Is there significance to the fact that Emil made his presence known and then stopped posting at two different Fallout fansites a month before the release of two titles produced, and one developed, by Bethsoft? It's impossible to say. Yet, considering the fact that MrSmileyFaceDude, another Bethesda developer has been posting occasionally at DAC, up to January 23rd (at the time this is being written, it is mid-February), whereas his last post made at NMA was on March 14th, 2006, the evidence appears to show signs of favoritism.

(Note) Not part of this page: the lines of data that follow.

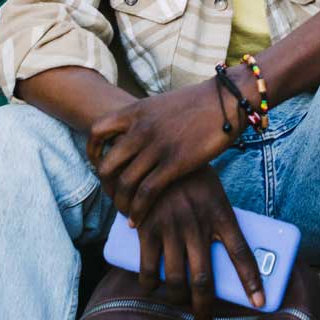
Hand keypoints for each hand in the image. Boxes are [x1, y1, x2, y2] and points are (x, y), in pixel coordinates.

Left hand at [88, 81, 233, 223]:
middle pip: (106, 164)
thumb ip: (145, 120)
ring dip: (121, 203)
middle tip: (114, 195)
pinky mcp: (175, 163)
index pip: (97, 131)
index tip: (98, 164)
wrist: (227, 99)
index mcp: (135, 111)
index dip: (92, 152)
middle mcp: (140, 129)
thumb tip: (136, 135)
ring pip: (124, 182)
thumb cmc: (199, 103)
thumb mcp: (162, 105)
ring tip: (125, 213)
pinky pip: (146, 193)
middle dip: (106, 185)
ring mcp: (157, 146)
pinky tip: (137, 220)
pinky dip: (138, 210)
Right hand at [137, 168, 264, 319]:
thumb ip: (217, 222)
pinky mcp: (148, 228)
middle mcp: (197, 225)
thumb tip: (224, 255)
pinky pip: (149, 268)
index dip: (252, 280)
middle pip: (204, 280)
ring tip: (180, 306)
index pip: (242, 253)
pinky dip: (150, 284)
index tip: (260, 302)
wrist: (156, 149)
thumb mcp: (213, 193)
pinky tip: (152, 288)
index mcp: (221, 214)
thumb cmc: (191, 175)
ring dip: (178, 301)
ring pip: (176, 280)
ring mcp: (171, 228)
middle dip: (205, 310)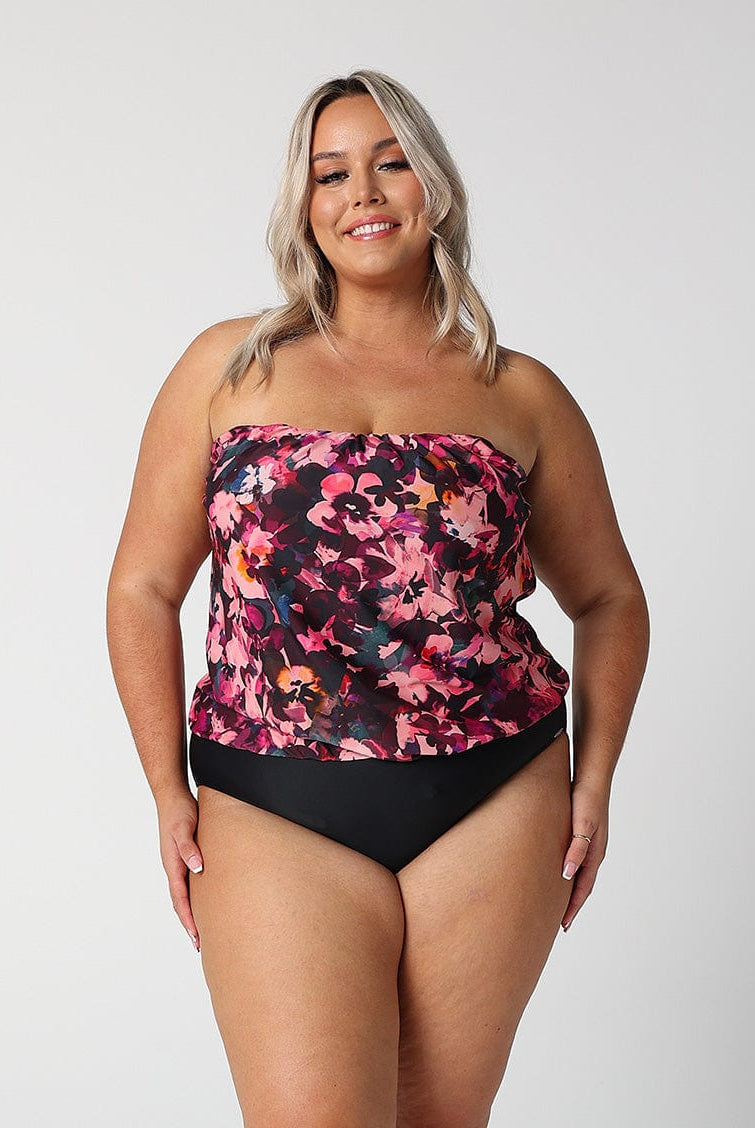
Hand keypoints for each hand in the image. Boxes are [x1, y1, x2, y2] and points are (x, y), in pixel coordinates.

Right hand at [156, 789, 203, 950]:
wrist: (173, 795)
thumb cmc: (179, 810)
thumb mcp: (185, 827)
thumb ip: (189, 847)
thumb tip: (197, 868)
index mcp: (172, 865)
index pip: (180, 900)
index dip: (188, 920)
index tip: (197, 939)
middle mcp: (174, 867)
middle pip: (181, 902)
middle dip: (190, 924)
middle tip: (201, 944)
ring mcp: (179, 862)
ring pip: (185, 894)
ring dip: (192, 912)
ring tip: (203, 929)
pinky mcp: (186, 855)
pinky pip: (190, 882)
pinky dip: (196, 896)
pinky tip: (207, 899)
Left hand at [560, 779, 608, 931]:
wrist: (592, 775)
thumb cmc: (587, 799)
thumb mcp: (582, 826)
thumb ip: (576, 850)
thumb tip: (567, 875)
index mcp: (595, 853)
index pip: (583, 888)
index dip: (573, 907)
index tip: (563, 926)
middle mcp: (593, 851)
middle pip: (582, 885)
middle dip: (572, 904)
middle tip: (559, 923)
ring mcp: (588, 842)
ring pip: (579, 873)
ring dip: (570, 890)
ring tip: (557, 902)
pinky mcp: (581, 833)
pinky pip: (574, 859)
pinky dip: (567, 872)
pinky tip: (558, 871)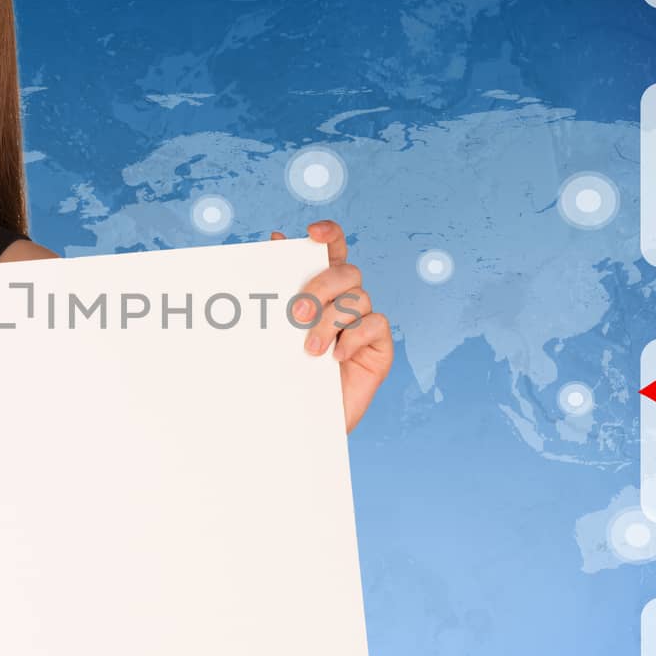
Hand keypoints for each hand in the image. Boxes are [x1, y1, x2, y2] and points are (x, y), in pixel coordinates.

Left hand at [272, 219, 393, 434]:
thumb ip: (279, 289)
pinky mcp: (380, 348)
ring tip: (310, 350)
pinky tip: (336, 356)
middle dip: (321, 286)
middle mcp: (347, 303)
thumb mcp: (276, 332)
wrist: (300, 422)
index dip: (330, 234)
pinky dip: (354, 336)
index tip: (312, 233)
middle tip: (297, 315)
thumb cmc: (287, 374)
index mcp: (323, 291)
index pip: (333, 251)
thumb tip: (275, 239)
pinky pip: (376, 324)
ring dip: (330, 321)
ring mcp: (365, 324)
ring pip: (358, 298)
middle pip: (347, 272)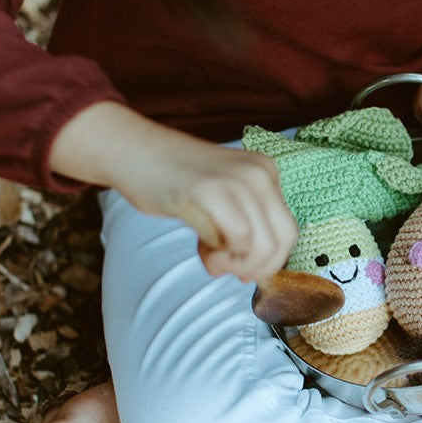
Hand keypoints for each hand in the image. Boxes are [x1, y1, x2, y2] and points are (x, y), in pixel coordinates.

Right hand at [50, 102, 298, 281]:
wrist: (133, 152)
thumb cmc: (174, 181)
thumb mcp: (224, 197)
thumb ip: (245, 222)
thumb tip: (259, 270)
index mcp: (266, 172)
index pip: (288, 231)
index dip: (268, 261)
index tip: (241, 267)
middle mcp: (259, 173)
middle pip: (283, 240)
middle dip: (257, 268)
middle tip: (226, 268)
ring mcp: (237, 179)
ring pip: (263, 244)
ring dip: (237, 265)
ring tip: (211, 259)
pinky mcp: (211, 190)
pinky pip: (238, 238)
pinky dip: (222, 256)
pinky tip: (202, 249)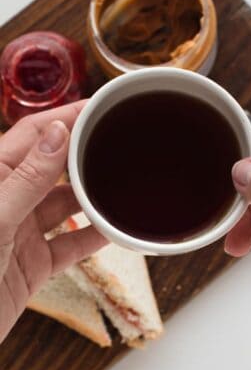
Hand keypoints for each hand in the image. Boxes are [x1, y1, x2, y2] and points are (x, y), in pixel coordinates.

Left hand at [0, 101, 106, 342]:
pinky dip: (93, 238)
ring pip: (66, 206)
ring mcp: (21, 232)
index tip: (97, 106)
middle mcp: (8, 201)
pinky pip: (71, 245)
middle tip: (118, 142)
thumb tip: (58, 132)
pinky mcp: (34, 263)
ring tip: (121, 186)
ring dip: (92, 198)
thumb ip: (27, 178)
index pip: (33, 135)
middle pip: (54, 168)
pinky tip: (115, 229)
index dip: (65, 117)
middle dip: (84, 155)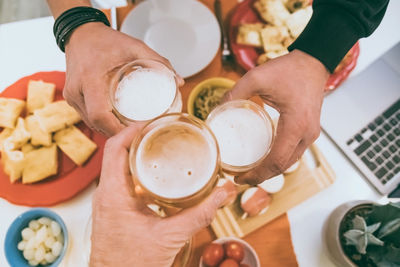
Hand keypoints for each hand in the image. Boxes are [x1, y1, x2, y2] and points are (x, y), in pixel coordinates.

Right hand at [64, 22, 182, 135]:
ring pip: (91, 124)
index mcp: (90, 78)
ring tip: (130, 132)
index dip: (117, 129)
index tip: (135, 132)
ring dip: (109, 130)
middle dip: (117, 133)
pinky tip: (117, 124)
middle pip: (96, 124)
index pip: (100, 115)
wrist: (80, 33)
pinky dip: (102, 123)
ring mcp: (71, 96)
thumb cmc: (106, 40)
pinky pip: (87, 117)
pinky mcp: (71, 98)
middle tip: (138, 135)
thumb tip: (179, 82)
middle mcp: (77, 90)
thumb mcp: (135, 47)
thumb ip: (158, 62)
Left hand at [90, 126, 234, 266]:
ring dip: (140, 154)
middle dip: (140, 138)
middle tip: (164, 130)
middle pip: (119, 153)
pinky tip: (160, 176)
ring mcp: (109, 202)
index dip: (133, 128)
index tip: (154, 120)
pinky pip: (125, 182)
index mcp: (113, 194)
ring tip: (164, 146)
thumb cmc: (132, 265)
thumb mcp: (171, 237)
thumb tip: (224, 193)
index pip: (115, 147)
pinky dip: (141, 173)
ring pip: (121, 167)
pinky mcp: (115, 210)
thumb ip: (200, 214)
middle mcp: (106, 194)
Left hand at [225, 50, 328, 184]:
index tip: (239, 178)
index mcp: (295, 125)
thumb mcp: (256, 78)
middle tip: (240, 178)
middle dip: (261, 176)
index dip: (256, 174)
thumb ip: (234, 93)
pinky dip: (279, 160)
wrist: (313, 62)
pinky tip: (264, 158)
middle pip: (283, 166)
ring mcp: (311, 134)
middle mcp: (307, 134)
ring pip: (290, 162)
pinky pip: (294, 152)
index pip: (276, 161)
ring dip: (270, 170)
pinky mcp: (310, 131)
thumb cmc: (290, 69)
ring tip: (250, 171)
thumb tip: (216, 110)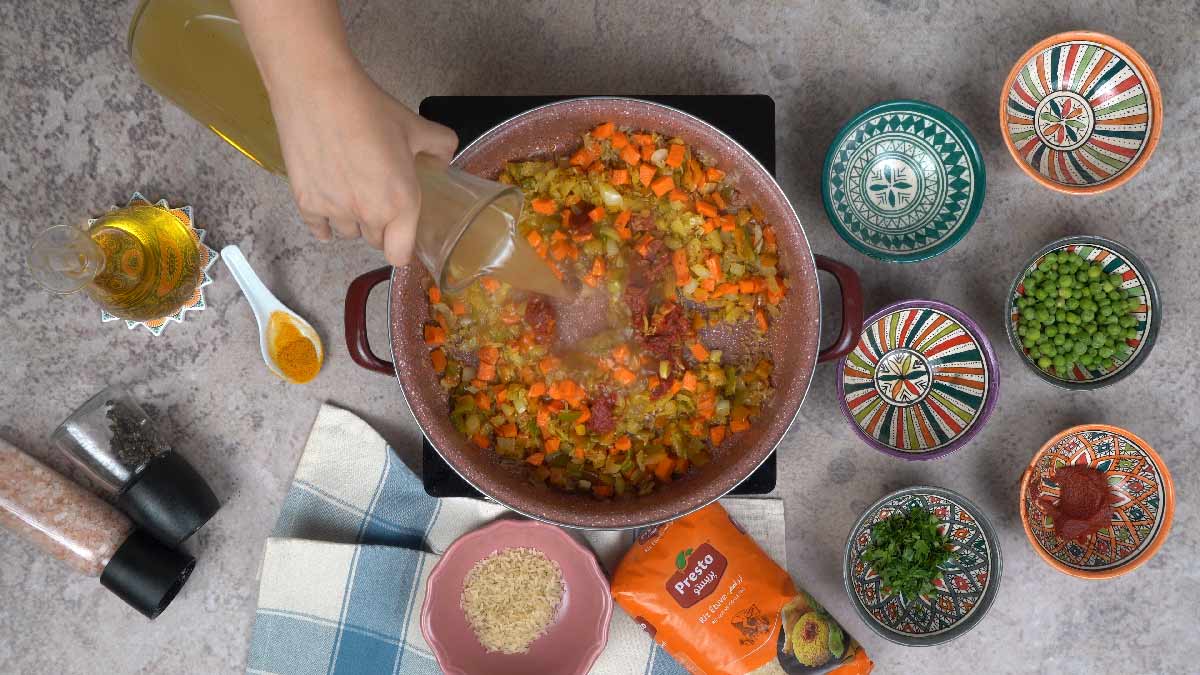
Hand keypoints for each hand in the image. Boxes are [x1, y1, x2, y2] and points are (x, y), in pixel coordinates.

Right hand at [270, 64, 457, 264]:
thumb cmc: (370, 108)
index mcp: (401, 203)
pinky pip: (319, 229)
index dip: (402, 246)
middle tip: (378, 197)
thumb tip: (444, 160)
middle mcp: (368, 214)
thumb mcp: (416, 126)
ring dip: (352, 220)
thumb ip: (440, 147)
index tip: (402, 233)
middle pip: (375, 241)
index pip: (400, 255)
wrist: (319, 90)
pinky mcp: (306, 202)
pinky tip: (329, 203)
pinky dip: (325, 222)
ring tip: (352, 191)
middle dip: (379, 226)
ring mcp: (334, 211)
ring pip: (347, 233)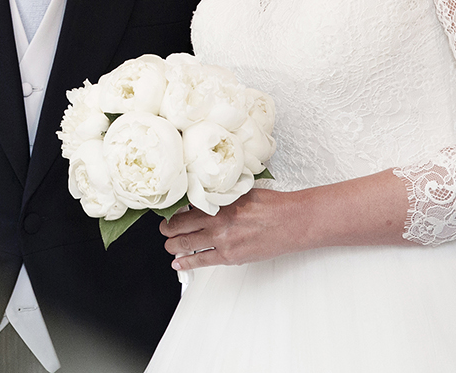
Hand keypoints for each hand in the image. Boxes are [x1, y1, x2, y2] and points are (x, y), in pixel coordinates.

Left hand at [159, 189, 304, 270]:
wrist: (291, 222)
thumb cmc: (270, 205)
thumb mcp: (240, 192)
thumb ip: (219, 196)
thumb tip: (202, 197)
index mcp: (217, 203)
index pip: (184, 208)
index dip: (172, 212)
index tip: (168, 212)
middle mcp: (216, 221)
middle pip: (179, 227)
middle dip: (167, 230)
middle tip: (164, 229)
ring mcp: (222, 240)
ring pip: (186, 244)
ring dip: (173, 246)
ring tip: (169, 245)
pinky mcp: (230, 256)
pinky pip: (201, 260)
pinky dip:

What does this mean for the future of NMA and DAC? If the evidence from the blacklisting of I love Oblivion and STG are anything to go by, there's a significant possibility that as the hype machine for Fallout 3 kicks into gear, Bethesda will attempt to use DAC and NMA in order to serve as marketing tools, as was the case with STG and STGU. Eventually, when Bethsoft finds that NMA and DAC won't tow the party line, they'll be blacklisted, and Bethesda may possibly even attempt to garner DAC's complacency with meaningless benefits and exclusive info.
The previous statement serves as a warning. If Bethesda does attempt to control NMA and DAC they are sure to be severely dissapointed.